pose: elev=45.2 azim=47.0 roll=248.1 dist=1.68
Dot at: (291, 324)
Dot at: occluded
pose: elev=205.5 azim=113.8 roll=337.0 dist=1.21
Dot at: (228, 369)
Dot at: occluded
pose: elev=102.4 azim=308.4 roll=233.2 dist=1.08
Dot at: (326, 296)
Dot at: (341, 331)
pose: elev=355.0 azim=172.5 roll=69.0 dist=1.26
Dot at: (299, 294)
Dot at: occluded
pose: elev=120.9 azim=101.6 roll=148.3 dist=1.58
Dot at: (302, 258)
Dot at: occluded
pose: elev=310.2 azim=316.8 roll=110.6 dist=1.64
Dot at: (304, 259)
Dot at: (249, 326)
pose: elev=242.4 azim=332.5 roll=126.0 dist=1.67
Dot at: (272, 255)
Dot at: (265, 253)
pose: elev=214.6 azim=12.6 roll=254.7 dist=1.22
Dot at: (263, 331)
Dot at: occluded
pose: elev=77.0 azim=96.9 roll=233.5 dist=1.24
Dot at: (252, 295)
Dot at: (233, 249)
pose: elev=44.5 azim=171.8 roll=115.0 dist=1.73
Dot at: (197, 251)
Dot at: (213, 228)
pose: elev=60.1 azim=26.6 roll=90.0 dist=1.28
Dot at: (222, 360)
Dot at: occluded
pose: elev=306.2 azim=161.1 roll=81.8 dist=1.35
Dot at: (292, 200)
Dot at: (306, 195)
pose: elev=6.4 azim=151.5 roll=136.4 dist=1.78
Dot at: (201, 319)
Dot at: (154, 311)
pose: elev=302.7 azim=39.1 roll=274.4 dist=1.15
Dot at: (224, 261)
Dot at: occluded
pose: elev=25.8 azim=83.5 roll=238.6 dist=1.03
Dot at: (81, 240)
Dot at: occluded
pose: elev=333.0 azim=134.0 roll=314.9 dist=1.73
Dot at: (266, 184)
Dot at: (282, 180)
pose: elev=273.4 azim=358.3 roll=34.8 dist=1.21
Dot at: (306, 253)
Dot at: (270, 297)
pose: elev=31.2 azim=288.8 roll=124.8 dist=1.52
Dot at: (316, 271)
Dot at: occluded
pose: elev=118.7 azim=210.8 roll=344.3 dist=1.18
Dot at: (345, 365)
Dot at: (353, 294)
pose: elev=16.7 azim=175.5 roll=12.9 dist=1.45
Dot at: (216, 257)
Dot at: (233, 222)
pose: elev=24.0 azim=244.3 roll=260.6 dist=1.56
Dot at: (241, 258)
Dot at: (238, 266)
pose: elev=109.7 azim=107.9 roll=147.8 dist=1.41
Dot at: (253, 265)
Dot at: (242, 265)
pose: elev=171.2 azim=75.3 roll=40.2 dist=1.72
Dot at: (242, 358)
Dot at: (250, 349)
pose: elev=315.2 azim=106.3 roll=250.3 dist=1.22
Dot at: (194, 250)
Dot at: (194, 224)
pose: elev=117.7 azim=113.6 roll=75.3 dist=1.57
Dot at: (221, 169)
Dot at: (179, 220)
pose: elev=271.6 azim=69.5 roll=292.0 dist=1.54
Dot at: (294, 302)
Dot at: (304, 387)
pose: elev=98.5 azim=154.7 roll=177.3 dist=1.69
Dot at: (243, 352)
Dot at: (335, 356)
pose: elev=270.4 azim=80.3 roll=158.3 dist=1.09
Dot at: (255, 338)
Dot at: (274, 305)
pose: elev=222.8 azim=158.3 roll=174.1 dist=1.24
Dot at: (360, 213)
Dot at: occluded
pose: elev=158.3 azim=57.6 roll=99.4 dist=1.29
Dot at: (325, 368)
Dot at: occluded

■ ■ ■ ■ ■ ■ ■

GIVEN INSTRUCTION –
Output the lines of the records above as a JSON list of strings, one string per line with blank lines omitted. Begin at the line that contains "pose: elev=242.4 azim=332.5" and stop after the line that contains "Dot at: (233, 222)".

SOLUTION BELOW –
[
  "pose: elev=242.4 azim=332.5 roll=126.0 dist=1.67",
  "Dot at: (272, 255)",
  "Dot at: (265, 253)",
  "pose: elev=214.6 azim=12.6 roll=254.7 dist=1.22",
  "Dot at: (263, 331)",
  "Dot at: occluded",
  "pose: elev=77.0 azim=96.9 roll=233.5 dist=1.24",
  "Dot at: (252, 295)",
  "Dot at: (233, 249)",
  "pose: elev=44.5 azim=171.8 roll=115.0 dist=1.73",
  "Dot at: (197, 251)",
  "Dot at: (213, 228)",
  "pose: elev=60.1 azim=26.6 roll=90.0 dist=1.28",
  "Dot at: (222, 360)",
  "Dot at: occluded",
  "pose: elev=306.2 azim=161.1 roll=81.8 dist=1.35",
  "Dot at: (292, 200)",
  "Dot at: (306, 195)",
  "pose: elev=6.4 azim=151.5 roll=136.4 dist=1.78",
  "Dot at: (201, 319)",
  "Dot at: (154, 311)",
  "pose: elev=302.7 azim=39.1 roll=274.4 dist=1.15",
  "Dot at: (224, 261)",
  "Dot at: occluded",
  "pose: elev=25.8 azim=83.5 roll=238.6 dist=1.03",
  "Dot at: (81, 240)",
  "Dot at: occluded",
  "pose: elev=333.0 azim=134.0 roll=314.9 dist=1.73",
  "Dot at: (266, 184)",
  "Dot at: (282, 180)",
  "pose: elev=273.4 azim=358.3 roll=34.8 dist=1.21",
  "Dot at: (306, 253)",
  "Dot at: (270, 297)",
  "pose: elev=31.2 azim=288.8 roll=124.8 dist=1.52",
  "Dot at: (316, 271)",
  "Dot at: occluded",
  "pose: elev=118.7 azim=210.8 roll=344.3 dist=1.18",
  "Dot at: (345, 365)",
  "Dot at: (353, 294)",
  "pose: elev=16.7 azim=175.5 roll=12.9 dist=1.45",
  "Dot at: (216, 257)",
  "Dot at: (233, 222)"
]